_Supplied text:_
+ + + +

The XR device 100 includes a memory 101 and a processor 102. The XR device 100 may be implemented in the form of, for example, an electronic device in an embedded device. Not all blocks illustrated in FIG. 2 are essential components, and some blocks included in the XR device 100 may be added, changed, or deleted in other embodiments. Meanwhile, the components illustrated in FIG. 2 represent functionally distinct elements, and at least one of the components may be implemented in a form in which the components are integrated with each other in an actual physical environment.

The memory 101 stores data and instructions required for an operation of the XR device 100.

The memory 101 may store information for tracking user motion including the head motion, hand motion, and the like of the user acquired using the HMD tracker 120. The memory 101 may store information for tracking user motions including the upper body motion, lower body motion, and the like of the user acquired using the RGB-D camera 140.

The processor 102 controls the overall operation of the XR device 100. The processor 102 may be implemented with one or more processors. The processor 102 may execute the instructions stored in the memory 101. The processor 102 may register pieces of user motion information acquired from the HMD tracker 120 and the RGB-D camera 140. The processor 102 may register the head, hand, upper body, and lower body motion of the user to display a three-dimensional avatar representing the user to the user.

FIG. 3 is an illustrative diagram illustrating origins and directions of a plurality of coordinate systems used for user motion tracking. In FIG. 3, C is the RGB-D camera coordinate system, and F is the floor coordinate system.

The HMD tracker 120 scans an actual three-dimensional space in an initial room setting process. The HMD tracker 120 sets an initial position of the XR user 20 on a floor surface of the scanned three-dimensional space as an origin OF of the three-dimensional space coordinate system, that is, the floor coordinate system F. Directions of the coordinate axes (x-axis, y-axis, and z-axis) of the floor coordinate system F may be arbitrarily determined by the user 20.

The RGB-D camera 140 scans the three-dimensional space using an infrared sensor, or the like, and sets a center of the camera 140 as an origin OC of the three-dimensional space coordinate system, that is, the RGB-D camera coordinate system C.

The HMD tracker 120 tracks the head motion and hand motion of the user 20 based on the floor coordinate system F, and the RGB-D camera 140 tracks an upper body motion and lower body motion of the user 20 based on the RGB-D camera coordinate system C. Since the HMD tracker 120 and the RGB-D camera 140 track the motion of the user 20 based on the different coordinate systems, a calibration process for registering the two coordinate systems is required.

Since the HMD tracker 120 and the RGB-D camera 140 use different sensors for motion tracking and have different tracking schemes and targets, a separate calibration device for processing complex calculations is required to effectively register the floor coordinate system F with the RGB-D camera coordinate system C. However, the full body motion tracking system 10 according to the present disclosure can perform calibration between the floor coordinate system F and the RGB-D camera coordinate system C without a separate calibration tool.

+ + + +

_Page text extracted data:_
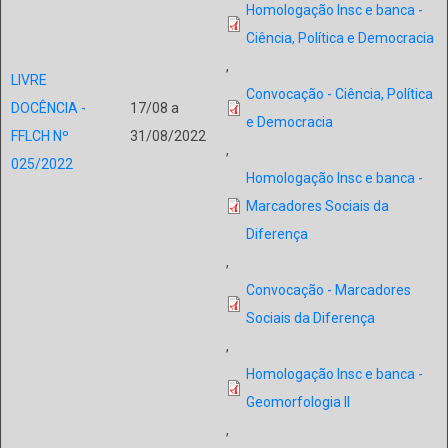
Homologação Insc e banca -
Ciência, Política e Democracia
,
LIVRE
Convocação - Ciência, Política
DOCÊNCIA -
17/08 a
e Democracia
FFLCH Nº
31/08/2022
,
025/2022
Homologação Insc e banca -
Marcadores Sociais da
Diferença
,
Convocação - Marcadores
Sociais da Diferença
,
Homologação Insc e banca -
Geomorfologia II
,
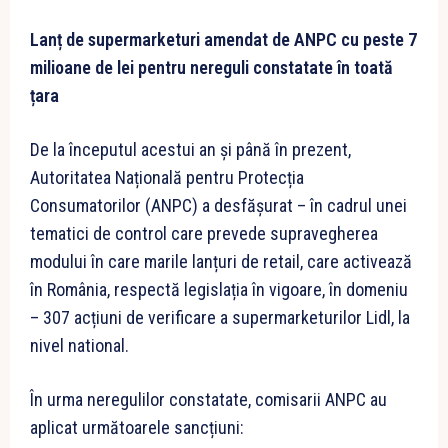
Lanț de supermarketuri amendat de ANPC cu peste 7
milioane de lei pentru nereguli constatate în toată
țara
De la începutul acestui an și până în prezent,
Autoritatea Națională pentru Protecția
Consumatorilor (ANPC) a desfășurat – în cadrul unei
tematici de control care prevede supravegherea
modului în care marile lanțuri de retail, care activează
în România, respectă legislația în vigoare, în domeniu
– 307 acțiuni de verificare a supermarketurilor Lidl, la
nivel national.
În urma neregulilor constatate, comisarii ANPC au
aplicat următoarele sancțiuni:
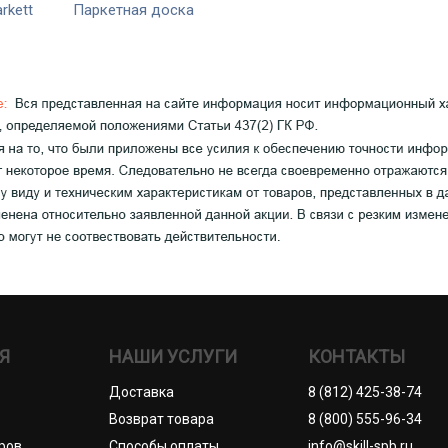
rkett
Паркетная доска
Я
НАШИ УСЛУГИ
КОНТАКТЫ
Доставка
8 (812) 425-38-74
Возврат товара
8 (800) 555-96-34
ров
Способы оплаты
info@skill-spb.ru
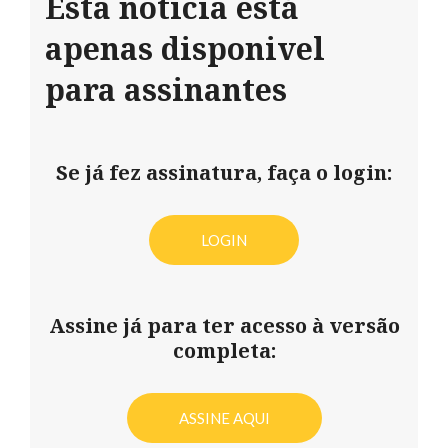
Esta notícia está
apenas disponivel
para assinantes
Se já fez assinatura, faça o login:
LOGIN
Assine já para ter acesso à versão
completa:
ASSINE AQUI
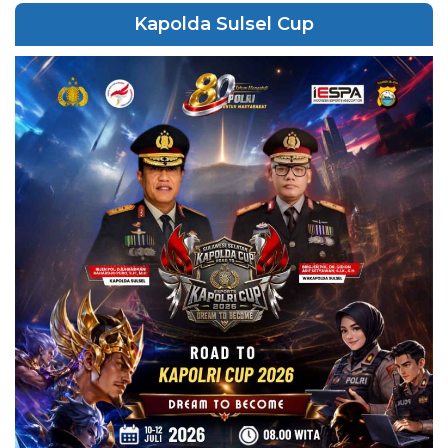
Kapolda Sulsel Cup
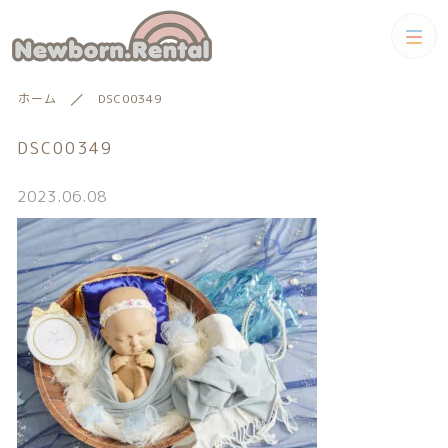
カテゴリー
ホーム
DSC00349
キーワード検索
すべて
DSC00349
トータルコーディネートセット
2023.06.08
トータルコーディネート
男の子向けアイテム
絞り込み検索
男の子向けアイテム
セット
親カテゴリー
小物単品レンタル
女の子向けアイテム
子カテゴリー
小物単品レンタル
女の子向けアイテム
ギフトカード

+ + + +

_Required work:_
- a) Output the part of the XR motion-tracking text starting at "The RGB-D camera 140 scans" and ending at "is, the RGB-D camera coordinate system C.", copied word for word.
- b) Return, unchanged, the lines of the entries starting at the line containing "Esta notícia está" and ending at the last line of the entries, including both ends. Leave the pictures out of your answer.

_Answers to the tasks:_
- a)
The RGB-D camera 140 scans the three-dimensional space using an infrared sensor, or the like, and sets a center of the camera 140 as an origin OC of the three-dimensional space coordinate system, that is, the RGB-D camera coordinate system C.

- b)
Esta notícia está
apenas disponivel
para assinantes
Se já fez assinatura, faça o login:
LOGIN
Assine já para ter acesso à versão
completa:
ASSINE AQUI
Kapolda Sulsel Cup
カテゴリー
ホーム
DSC00349
キーワード検索
すべて
DSC00349
トータルコーディネートセット
2023.06.08
トータルコーディネート
男の子向けアイテム
絞り込み検索
男の子向けアイテム
セット
親カテゴリー
小物単品レンタル
女の子向けアイテム
子カテゴリー
小物単品レンタル
女の子向けアイテム
ギフトカード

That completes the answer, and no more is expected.